Tuning Neural Networks - Recap
Introduction
In this section, you built upon your previous understanding of Keras and neural networks in order to further tune these models to optimize performance. You saw how optimization can go wrong with exploding gradients if normalization is not properly applied and how to prune overfit models using regularization.
Objectives
You will be able to:
- Understand and explain what was covered in this section
- Understand and explain why this section will help you become a data scientist
As a brief review, here are some key takeaways to remember going forward:
- In deep learning a training, validation and test set are used when iteratively building the right deep networks
- Like traditional machine learning models, we need to watch out for the bias variance trade-off when building deep learning models
- Several regularization techniques can help us limit overfitting: L1 Regularization, L2 Regularization, Dropout Regularization,...

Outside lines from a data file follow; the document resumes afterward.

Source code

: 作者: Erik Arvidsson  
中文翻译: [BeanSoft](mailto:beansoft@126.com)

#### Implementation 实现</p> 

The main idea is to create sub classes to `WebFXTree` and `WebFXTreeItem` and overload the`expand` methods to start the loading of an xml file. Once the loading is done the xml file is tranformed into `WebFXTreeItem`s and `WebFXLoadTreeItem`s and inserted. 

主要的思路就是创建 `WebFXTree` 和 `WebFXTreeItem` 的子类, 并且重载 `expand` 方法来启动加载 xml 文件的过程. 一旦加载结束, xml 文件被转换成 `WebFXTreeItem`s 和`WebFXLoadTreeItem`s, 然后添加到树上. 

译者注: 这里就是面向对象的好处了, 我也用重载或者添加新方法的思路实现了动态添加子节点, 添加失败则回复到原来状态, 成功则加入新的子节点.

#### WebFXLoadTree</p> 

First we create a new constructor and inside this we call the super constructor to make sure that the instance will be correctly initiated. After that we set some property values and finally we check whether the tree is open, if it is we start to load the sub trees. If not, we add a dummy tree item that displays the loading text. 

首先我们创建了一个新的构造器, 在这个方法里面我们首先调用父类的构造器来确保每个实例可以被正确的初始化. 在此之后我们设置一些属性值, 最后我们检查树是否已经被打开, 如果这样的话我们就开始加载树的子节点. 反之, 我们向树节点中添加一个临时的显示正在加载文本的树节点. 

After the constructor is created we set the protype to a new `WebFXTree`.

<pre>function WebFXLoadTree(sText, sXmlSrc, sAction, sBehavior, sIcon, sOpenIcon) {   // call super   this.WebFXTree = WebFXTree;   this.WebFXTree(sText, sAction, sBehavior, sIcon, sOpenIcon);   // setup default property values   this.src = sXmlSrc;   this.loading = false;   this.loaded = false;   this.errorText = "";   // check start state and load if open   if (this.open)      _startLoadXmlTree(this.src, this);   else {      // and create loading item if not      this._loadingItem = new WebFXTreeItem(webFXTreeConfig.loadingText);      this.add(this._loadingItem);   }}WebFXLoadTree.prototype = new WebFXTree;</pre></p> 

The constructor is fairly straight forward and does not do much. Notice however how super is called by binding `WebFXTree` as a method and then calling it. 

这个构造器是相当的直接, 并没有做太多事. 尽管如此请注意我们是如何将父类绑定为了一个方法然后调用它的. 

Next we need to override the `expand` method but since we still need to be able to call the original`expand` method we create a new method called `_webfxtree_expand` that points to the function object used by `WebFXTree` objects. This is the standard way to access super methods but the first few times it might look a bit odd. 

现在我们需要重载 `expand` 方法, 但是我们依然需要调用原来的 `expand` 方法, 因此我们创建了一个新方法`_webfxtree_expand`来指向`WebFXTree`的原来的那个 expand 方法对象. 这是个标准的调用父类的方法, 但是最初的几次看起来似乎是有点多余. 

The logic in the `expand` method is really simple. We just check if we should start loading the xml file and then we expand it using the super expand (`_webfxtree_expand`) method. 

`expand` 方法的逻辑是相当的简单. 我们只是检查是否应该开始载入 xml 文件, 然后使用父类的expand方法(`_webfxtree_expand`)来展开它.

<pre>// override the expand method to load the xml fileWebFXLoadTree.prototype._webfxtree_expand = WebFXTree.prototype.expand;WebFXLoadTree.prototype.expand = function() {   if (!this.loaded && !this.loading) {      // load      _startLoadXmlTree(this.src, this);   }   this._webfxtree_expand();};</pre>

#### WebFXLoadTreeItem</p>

- Deep network training can be sped up by using normalized inputs
- Normalized inputs can also help mitigate a common issue of vanishing or exploding gradients
- You learned about gradient descent, but in deep learning some other optimization algorithms are introduced that work faster than gradient descent
- Examples of alternatives for gradient descent are: RMSprop, Adam, Gradient Descent with Momentum
- Hyperparameter tuning is of crucial important when working with deep learning models, as setting the parameters right can lead to great model improvements
Summary
Well done! You've now learned a lot about traditional, fully connected neural networks. From here, you'll begin to investigate alternative architectures that are useful for specific domains such as image recognition.